*Work instructions*:
Quote each line of the material verbatim, without the pictures.

*Information supplied*:
==================================================

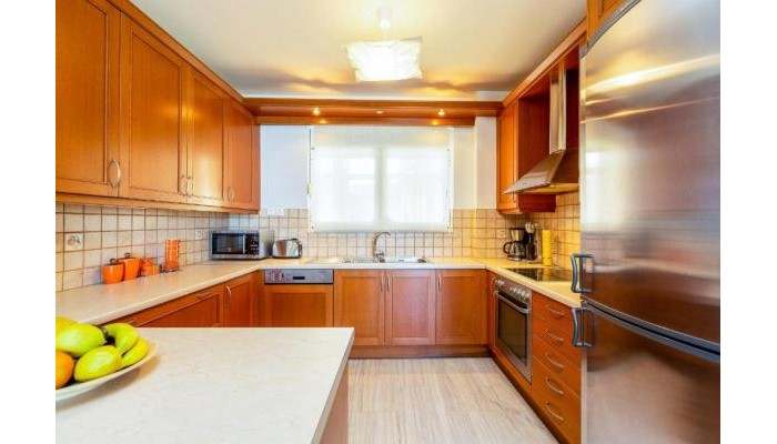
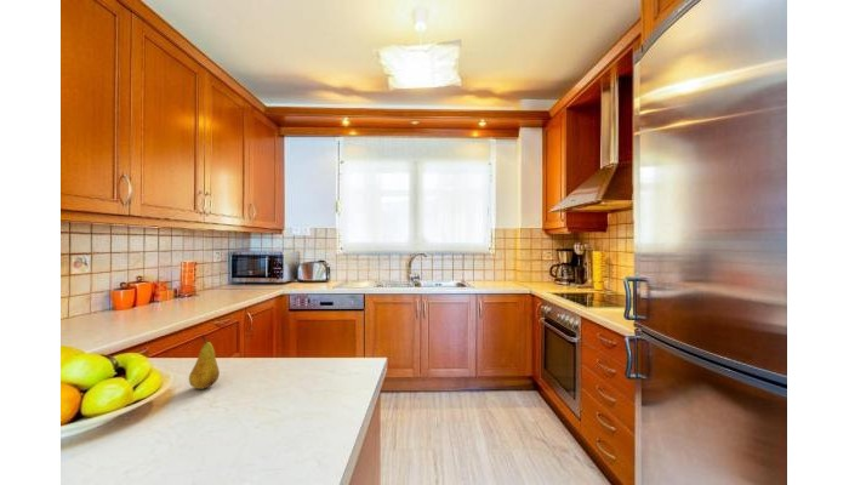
+ fruit [188,333,221,390]
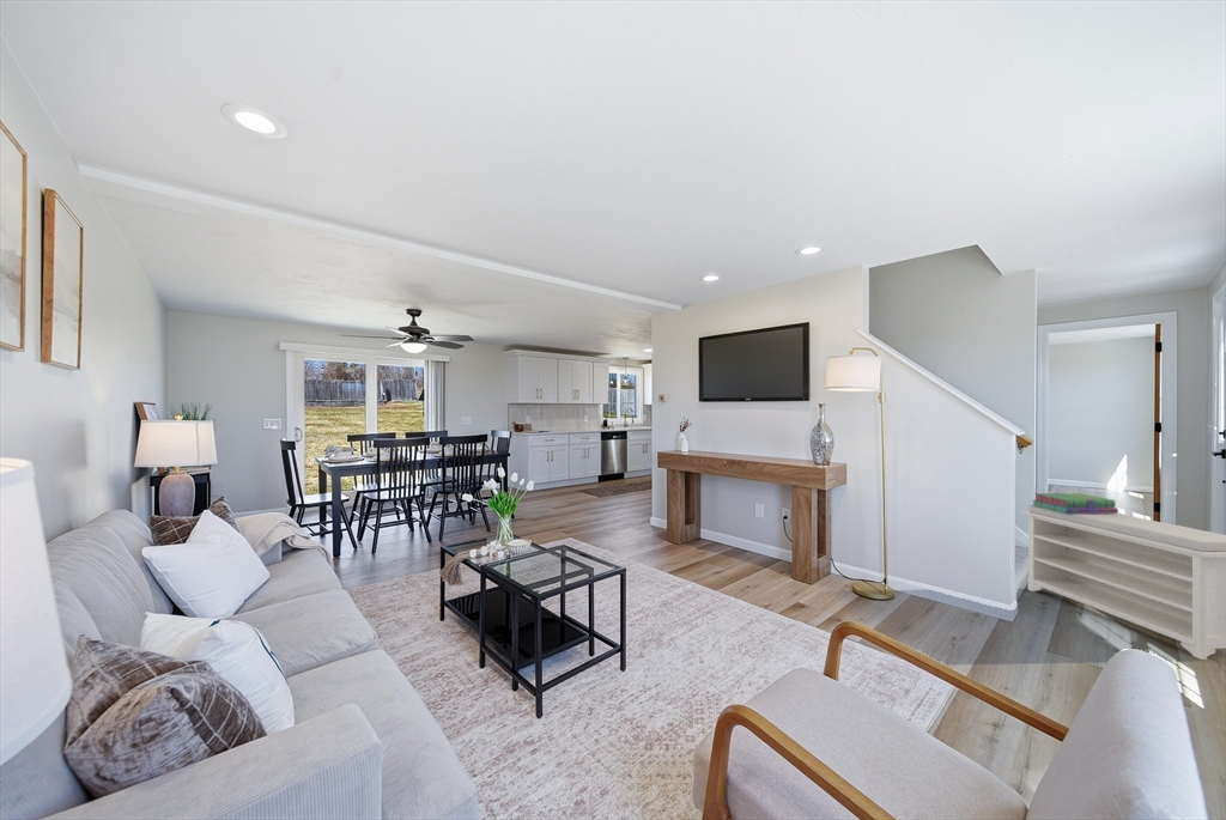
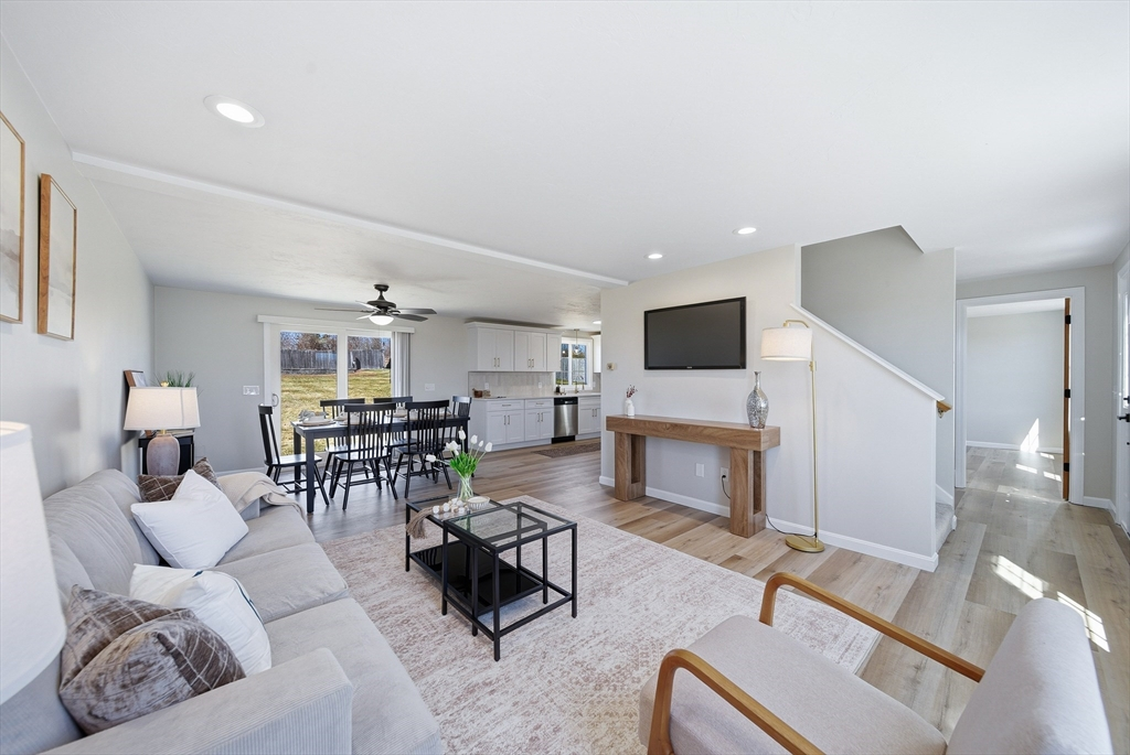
- bench [1021,504,1226,661]
- stack of books [1032,492,1119,514]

==================================================

*Answer to this task*:
+ fruit [188,333,221,390]
- bench [1021,504,1226,661]
- stack of books [1032,492,1119,514]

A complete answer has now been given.